How Do You Know What Is The Amount That Shall Be Credited?

You know it is easy to calculate the estimated value of your investments. It can be done by increasing the number of units you hold on the day with that day’s NAV of that specific scheme. However, it shall be subject to

  • Exit load, in case any for the program and
  • Applicable NAV,’ i.e., the NAV that relies on the day and time when you deposited your redemption request. For example, in case you are submitting your redemption before the cut-off time on any business day, you are permitted to the NAV of the same day. However, you have to note down that securities transaction tax (STT) is valid on the redemption of equity-oriented schemes.

How Long Will It Take For Redemption Proceeds To Get Credited?

Redemption proceeds for liquid or debt-oriented units get paid within one to two working days. For equity mutual funds, the sum is credited inside four to five working days. The redemption proceeds get paid to the investor’s registered bank account provided that the bank branch is allowed for RTGS / NEFT. In case the fund house doesn’t have full bank details, cheques get sent to the investor.

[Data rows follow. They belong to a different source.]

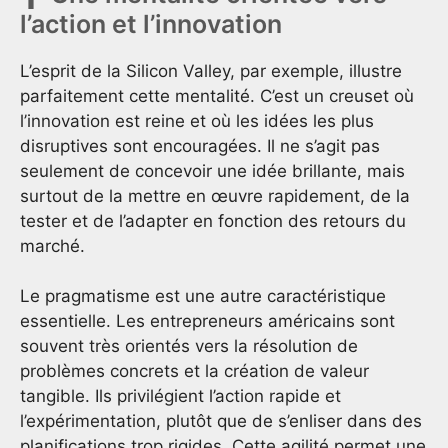
l’action et l’innovation
L’esprit de la Silicon Valley, par exemple, illustre
parfaitement cette mentalité. C’est un creuset où
l’innovation est reine et où les idées les plus
disruptives sont encouragées. Il ne s’agit pas
seulement de concevoir une idée brillante, mais
surtout de la mettre en œuvre rapidement, de la
tester et de l’adapter en fonction des retours du
marché.
Le pragmatisme est une autre caractéristique
essentielle. Les entrepreneurs américains sont
souvent très orientés vers la résolution de
problèmes concrets et la création de valeur
tangible. Ils privilégient l’action rapide et
l’expérimentation, plutôt que de s’enliser dans des
planifications trop rigides. Cette agilité permet une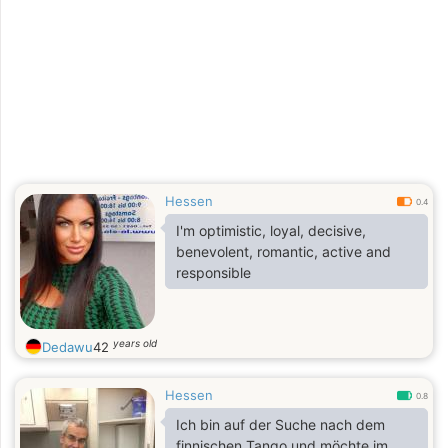
Hessen
0.4
I'm optimistic, loyal, decisive,
benevolent, romantic, active and
responsible
years old
Dedawu
42
Hessen
0.8
Ich bin auf der Suche nach dem
finnischen Tango und möchte im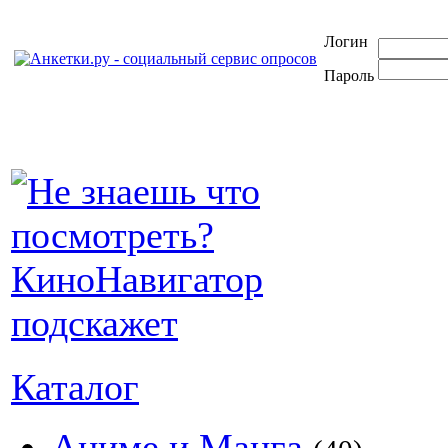
Логин
Пароль
Каталог
Аниме и Манга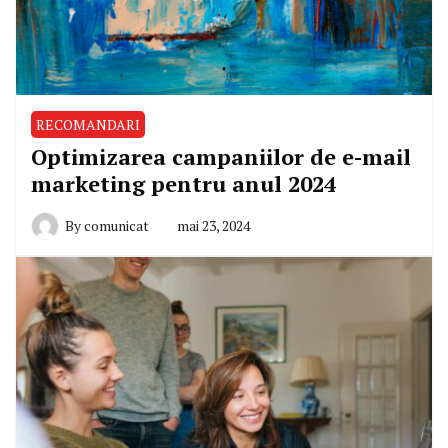
RECOMANDARI
Optimizarea campaniilor de e-mail
marketing pentru anul 2024
By
comunicat
mai 23, 2024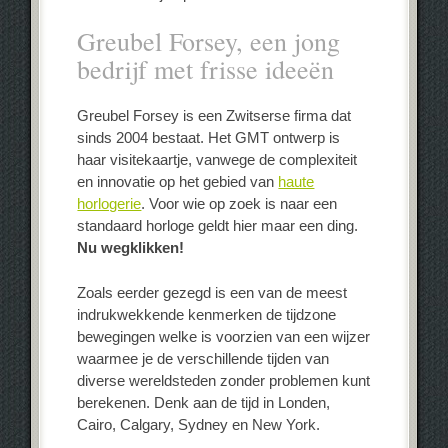
Greubel Forsey, een jong
bedrijf met frisse ideeën
Greubel Forsey is een Zwitserse firma dat
sinds 2004 bestaat. Het GMT ontwerp is
haar visitekaartje, vanwege de complexiteit
en innovatie op het gebied van
haute
horlogerie
. Voor wie op zoek is naar een
standaard horloge geldt hier maar een ding.
Nu wegklikken!
Zoals eerder gezegd is een van de meest
indrukwekkende kenmerken de tijdzone
bewegingen welke is voorzien van een wijzer
waarmee je de verschillende tijden van
diverse wereldsteden zonder problemen kunt
berekenen. Denk aan de tijd in Londen,
Cairo, Calgary, Sydney en New York.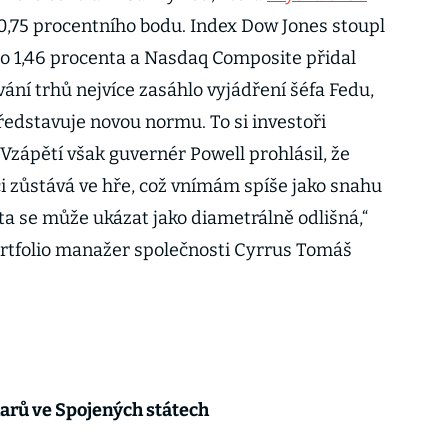
0,75 procentního bodu. Index Dow Jones stoupl
l o 1,46 procenta a Nasdaq Composite přidal
ání trhů nejvíce zasáhlo vyjádření šéfa Fedu,
ředstavuje novou normu. To si investoři
l. Vzápětí však guvernér Powell prohlásil, že
ci zůstává ve hře, což vnímám spíše jako snahu
ita se může ukázat jako diametrálně odlišná,“
portfolio manažer společnosti Cyrrus Tomáš
larů ve Spojených státech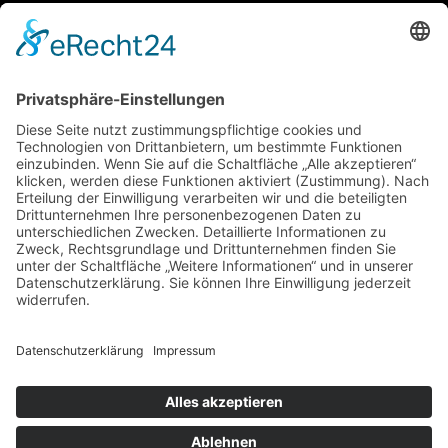
Startseite
Über mich
Behandlungen
Galerie
Kontakt
Infos
Datenschutzerklärung
Impressum
Copyright ©
2026
Veloma Beauty. All rights reserved.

What Charges Or Load Will The Investor Have To Pay On Redemption?

Usually, most of the equity-oriented schemes have an exit load of one percent in case redeemed before a year from purchase. There are even some schemes that have Liquid, or ultra-short-term funds do not have any exit load. So, in case you hold an equity mutual fund, and you wish to redeem before one year, an exit load shall get deducted from the NAV that is applied for your redemption per unit.

 Conclusion

So, the more you know, the better you can perform in the world of mutual funds!